Pendant le même délai, une
disposition acceptée par la voie référendaire ne doit pas être révisée par un
autre mode de révision.
iii.
Ce principe ne s’applique pas en
cas de référendum sur une révision partielle d’un texte, alors que le précédent
référendum a concerné une révision totale.
iv.
La révision d’une norme de
droit supérieur allant à l’encontre d’un vote du peuple n’est pas juridiquement
inadmissible, mais devrait être évitée pendant le délai susmentionné.
v.
En cas de refus d’un texte adopté
par le Parlement et soumis au vote à la demande d’une fraction du corps
électoral, un nouveau texte semblable ne devra être soumis au vote que si le référendum
est demandé.
b.
Lorsqu’un texte est adopté
par référendum à la demande d’une fraction du corps électoral, un nouveau
référendum sur la même question doit pouvoir être organisé à la demande d’une
fraction du corps électoral, le cas échéant après l’expiration d’un délai fixé
par la loi.
c.
Lorsqu’un texte est adopté
par référendum à la demande d’une autorité autre que le Parlement, il doit
pouvoir être révisé, soit par la voie parlementaire, soit par la voie
référendaire, à la demande du Parlement ou d’une fraction du corps électoral,
le cas échéant après l’expiration du même délai.
d.
Les normes
constitutionnelles prévoyant le référendum devraient être soumises au
référendum obligatoire ou au référendum facultatif à la demande d’une fraction
du corps électoral.
6. Avis
du Parlement
Lorsqu’un texte est soumis au vote à la
demande d’une fraction du corps électoral ou d’une autorité autre que le
Parlement, celui-ci doit pouvoir faire part de son avis, de caractère
consultatif, sur le texte soumis au
vote. En cas d’initiative populaire, il peut avoir le droit d’opposer un
contre-projet au texte proposé, qui sera soumis simultanément au vote
populaire. Un délai pour l’avis du Parlement doit être fixé ; s’il
n’est pas respecté, le texte est soumis au vote populaire sans avis du
Parlement.
7. Quorum
Il est admissible de subordonner la validité
des résultats à l’acceptation par un pourcentage minimal des électeurs inscrits
(quorum d’approbation). Un tel quorum est préférable à un quorum (taux
minimal) de participation.
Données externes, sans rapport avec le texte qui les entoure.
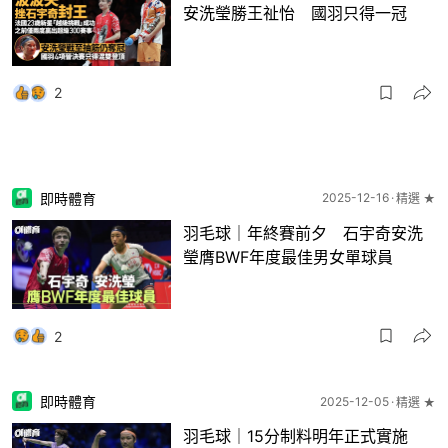
安洗瑩勝王祉怡 國羽只得一冠
2
即時體育
2025-12-16
精選 ★
羽毛球｜年終賽前夕 石宇奇安洗
瑩膺BWF年度最佳男女單球員
2
即時體育
2025-12-05
精選 ★
羽毛球｜15分制料明年正式實施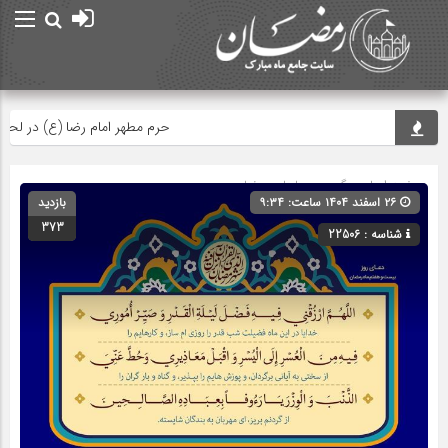
حرم مطهر امام رضا (ع) در لحظه تحو
صفحه اصلی
» گروه »
دعاهای رمضان
۲۶ اسفند ۱۴۰۴ ساعت: ۹:۳۴
بازدید
373
شناسه : 22506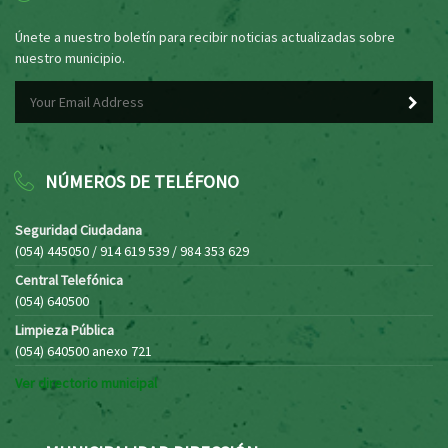
Únete a nuestro boletín para recibir noticias actualizadas sobre
nuestro municipio.
NÚMEROS DE TELÉFONO
Seguridad Ciudadana
(054) 445050 / 914 619 539 / 984 353 629
Central Telefónica
(054) 640500
Limpieza Pública
(054) 640500 anexo 721
Ver directorio municipal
Le quorum peut n’être exigé que si le texte
soumis au vote n’a pas été approuvé par le Parlement.
8. Effets du référendum
a.
La Constitution ou la loi
doivent définir clairement l’effet du référendum : décisionnel ou
consultatif.
Les référendums
sur des questions de principe ou des propositions non formulées devraient de
préférence avoir un caractère consultatif. S’ils ont un caractère
décisionnel, des règles précises doivent régler la suite de la procédure.